More women in India die from cervical cancer than in any other country. This preventable disease kills around 67,000 women in India every year, more than 25% of the 260,000 deaths worldwide.
Effective screening and early detection can help reduce its incidence, but part of the challenge -- and there are several parts -- today is that the testing process to detect the onset of the disease is unbearably time-consuming.
This is because the existing methodology that cytopathologists use is time consuming to begin with, but also because there are very few of them in the nation. Could AI speed this up?
At SRL Diagnostics, the largest chain to offer diagnostic services in pathology and radiology in India, we are getting an early look of this. Last year, Microsoft partnered with SRL Diagnostics to co-create an AI Network for Pathology to ease the burden of cytopathologists and histopathologists.
SRL Diagnostics receives more than 100,000 Pap smear samples every year. About 98% of these samples are typically normal and only the remaining 2% samples require intervention. “We were looking for ways to ensure our cytopathologists were able to find those 2% abnormal samples faster,” explained Dr. Arnab Roy, Technical Lead for New Initiatives & Knowledge Management at SRL Diagnostics.
Cytopathologists at SRL Diagnostics studied digitally scanned versions of Whole Slide Imaging (WSI) slides, each comprising about 300-400 cells, manually and marked their observations, which were used as training data for Cervical Cancer Image Detection API.
A digitally scanned version of a Whole Slide Imaging (WSI) slide, which is used to train the AI model
Then there was the challenge of subjectivity. “Different cytopathologists examine different elements in a smear slide in a unique manner even if the overall diagnosis is the same. This is the subjectivity element in the whole process, which many a time is linked to the experience of the expert,” reveals Dr. Roy.
Manish Gupta, Principal Applied Researcher at Microsoft Azure Global Engineering, who worked closely with the team at SRL Diagnostics, said the idea was to create an AI algorithm that could identify areas that everybody was looking at and “create a consensus on the areas assessed.”
Cytopathologists across multiple labs and locations annotated thousands of tile images of cervical smear. They created discordant and concordant notes on each sample image.
“The images for which annotations were found to be discordant -- that is if they were viewed differently by three team members -- were sent to senior cytopathologists for final analysis,” Microsoft wrote in a blog post.
This week, the two revealed that their collaboration has started to show results. SRL Diagnostics has started an internal preview to use Cervical Cancer Image Detection API. The Cervical Cancer Image Detection API, which runs on Microsoft’s Azure, can quickly screen liquid-based cytology slide images for detection of cervical cancer in the early stages and return insights to pathologists in labs, the two said.
The AI model can now differentiate between normal and abnormal smear slides with accuracy and is currently under validation in labs for a period of three to six months. It can also classify smear slides based on the seven-subtypes of cervical cytopathological scale, the two wrote in a blog post.
During the internal preview period, the exercise will use more than half-a-million anonymized digital tile images. Following internal validation, the API will be previewed in external cervical cancer diagnostic workflows, including hospitals and other diagnostic centers.
“Cytopathologists now have to review fewer areas, 20 as of now, on a whole slide liquid-based cytology image and validate the positive cases thus bringing in greater efficiency and speeding up the initial screening process,” Microsoft wrote.

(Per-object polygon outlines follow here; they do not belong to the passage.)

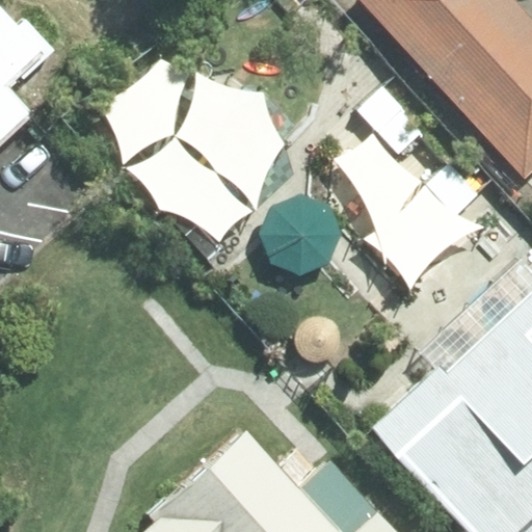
[(0,0),(0,142),(31,112),(9,88),(55,49),(6,0),(0,0)]
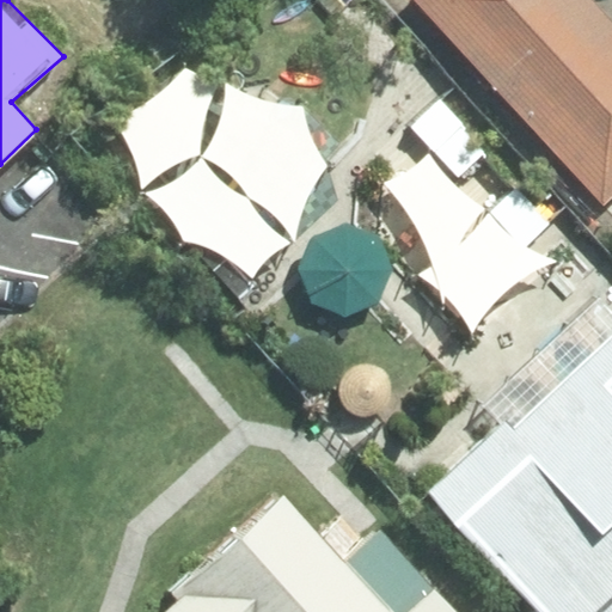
[(611,28),(586,0),(421,0),(603,197),(611,188),(611,28)]
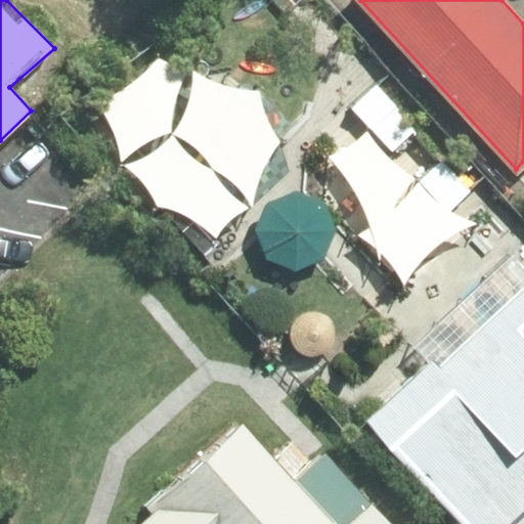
[(191,216),(215,234),(248,204),(259,166),(276,141),(257,92),(223,89),(190,71),(161,60),(131,82),(98,103),(123,162),(157,204),(191,216)]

“The API has the potential of increasing the productivity of a cytopathology section by about four times. In a future scenario of automated slide preparation with assistance from AI, cytopathologists can do a job in two hours what would earlier take about eight hours!” Dr. Roy said.

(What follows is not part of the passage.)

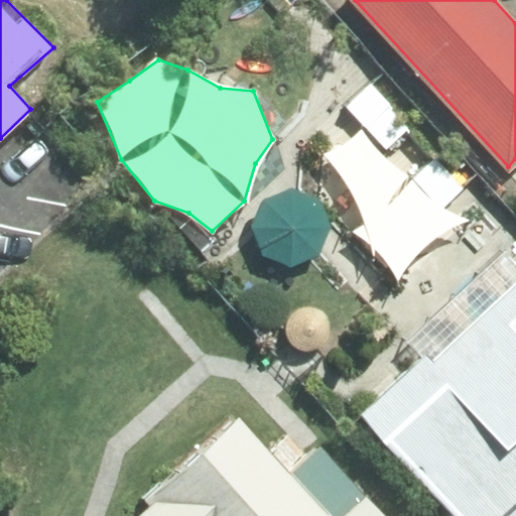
[(383,251),(399,277),(424,243),(467,220),(434,205),(410,177),(385,159),(361,131),(345,144),(325,155),(350,188),(364,223),(353,230),(383,251)]
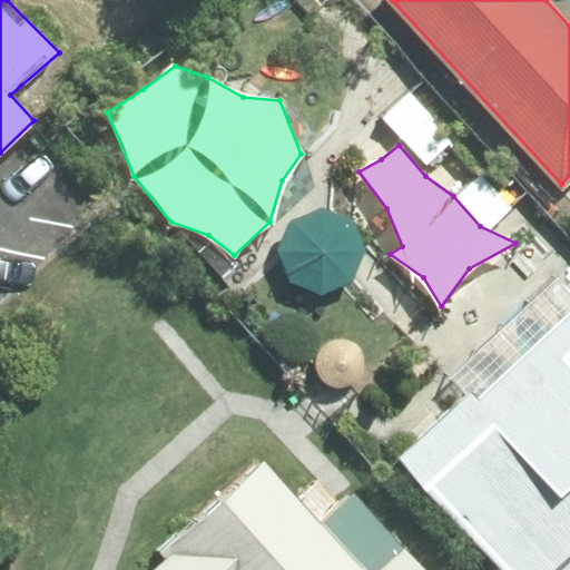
[(462,380),(392,444),(508,569),(569,569),(569,293),(469,386),(462,380)]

SRL Diagnostics-Microsoft consortium said they are hopeful their APIs could find application in other fields of pathology such as diagnosis of kidney pathologies and in oral, pancreatic and liver cancers. The consortium also aims to expand its reach with tie-ups with private players and governments and expand the reach of the model even in remote geographies where the availability of histopathologists is a challenge.
The announcement this week is the latest example of Microsoft’s ongoing research work in India. The world’s second most populous nation has become a test bed for many American technology companies to build new products and services that solve local challenges as they look for their next billion users worldwide.
Last week, Microsoft announced its AI project was helping improve the way driving tests are conducted in India. The company has unveiled a score of tools for the Indian market in the last two years. Microsoft has previously developed tools to help farmers in India increase their crop yields and worked with hospitals to prevent avoidable blindness. Last year, the company partnered with Apollo Hospitals to create an AI-powered API customized to predict risk of heart diseases in India.
Also last year, the company also worked with cricket legend Anil Kumble to develop a tracking device that helps youngsters analyze their batting performance. Microsoft has also tied up with insurance firm ICICI Lombard to help it process customers’ repair claims and renew lapsed policies using an AI system.